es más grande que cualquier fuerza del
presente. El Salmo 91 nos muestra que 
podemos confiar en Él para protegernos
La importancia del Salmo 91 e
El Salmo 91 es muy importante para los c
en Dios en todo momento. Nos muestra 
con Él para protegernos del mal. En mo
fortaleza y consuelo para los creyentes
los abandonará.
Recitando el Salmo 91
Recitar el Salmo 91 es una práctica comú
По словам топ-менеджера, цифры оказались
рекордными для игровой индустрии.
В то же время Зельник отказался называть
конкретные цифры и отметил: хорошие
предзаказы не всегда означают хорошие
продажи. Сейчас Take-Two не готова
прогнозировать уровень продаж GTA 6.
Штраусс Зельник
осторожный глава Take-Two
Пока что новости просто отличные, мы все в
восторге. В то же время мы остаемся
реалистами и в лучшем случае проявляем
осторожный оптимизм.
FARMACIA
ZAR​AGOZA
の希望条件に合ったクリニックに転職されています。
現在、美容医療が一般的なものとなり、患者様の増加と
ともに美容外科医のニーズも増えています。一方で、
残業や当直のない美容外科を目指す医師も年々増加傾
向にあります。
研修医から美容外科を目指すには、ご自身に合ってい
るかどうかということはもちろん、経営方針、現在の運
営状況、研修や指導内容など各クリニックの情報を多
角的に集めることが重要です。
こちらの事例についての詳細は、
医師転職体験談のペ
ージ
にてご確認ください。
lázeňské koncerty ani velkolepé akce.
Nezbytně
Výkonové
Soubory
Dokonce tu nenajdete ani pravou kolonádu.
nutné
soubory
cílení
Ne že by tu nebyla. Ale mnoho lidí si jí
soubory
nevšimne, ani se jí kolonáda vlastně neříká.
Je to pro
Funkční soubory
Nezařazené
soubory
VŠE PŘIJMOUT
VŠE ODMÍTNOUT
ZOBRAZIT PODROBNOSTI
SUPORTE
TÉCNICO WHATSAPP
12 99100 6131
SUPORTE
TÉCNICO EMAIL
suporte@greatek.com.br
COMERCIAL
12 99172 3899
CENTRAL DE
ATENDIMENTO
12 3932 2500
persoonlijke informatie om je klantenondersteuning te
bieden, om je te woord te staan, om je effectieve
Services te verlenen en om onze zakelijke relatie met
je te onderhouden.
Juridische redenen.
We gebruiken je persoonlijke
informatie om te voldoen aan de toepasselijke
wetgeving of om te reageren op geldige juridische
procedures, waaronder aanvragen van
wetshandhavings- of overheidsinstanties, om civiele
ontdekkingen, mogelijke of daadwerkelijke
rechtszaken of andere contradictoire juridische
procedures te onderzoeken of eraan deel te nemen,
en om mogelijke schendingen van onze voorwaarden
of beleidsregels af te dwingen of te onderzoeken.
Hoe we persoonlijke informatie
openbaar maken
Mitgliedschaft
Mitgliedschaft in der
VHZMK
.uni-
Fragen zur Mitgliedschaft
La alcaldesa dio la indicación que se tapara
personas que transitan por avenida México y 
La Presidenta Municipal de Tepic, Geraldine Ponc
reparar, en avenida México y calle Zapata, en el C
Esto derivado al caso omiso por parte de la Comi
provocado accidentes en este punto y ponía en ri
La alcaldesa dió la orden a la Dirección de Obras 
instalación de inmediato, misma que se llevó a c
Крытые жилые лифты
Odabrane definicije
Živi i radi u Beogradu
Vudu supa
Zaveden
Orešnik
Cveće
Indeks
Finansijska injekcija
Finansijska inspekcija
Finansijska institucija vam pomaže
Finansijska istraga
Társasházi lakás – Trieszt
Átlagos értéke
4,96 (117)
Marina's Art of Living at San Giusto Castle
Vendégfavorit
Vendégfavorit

- - - -

● Task instructions
Exact reproduction is required: output the lines from the start of the entries above through the line with "Recitar el Salmo 91 es una práctica comú".

● Task result
es más grande que cualquier fuerza del
presente. El Salmo 91 nos muestra que 
podemos confiar en Él para protegernos
La importancia del Salmo 91 e
El Salmo 91 es muy importante para los c
en Dios en todo momento. Nos muestra 
con Él para protegernos del mal. En mo
fortaleza y consuelo para los creyentes
los abandonará.
Recitando el Salmo 91
Recitar el Salmo 91 es una práctica comú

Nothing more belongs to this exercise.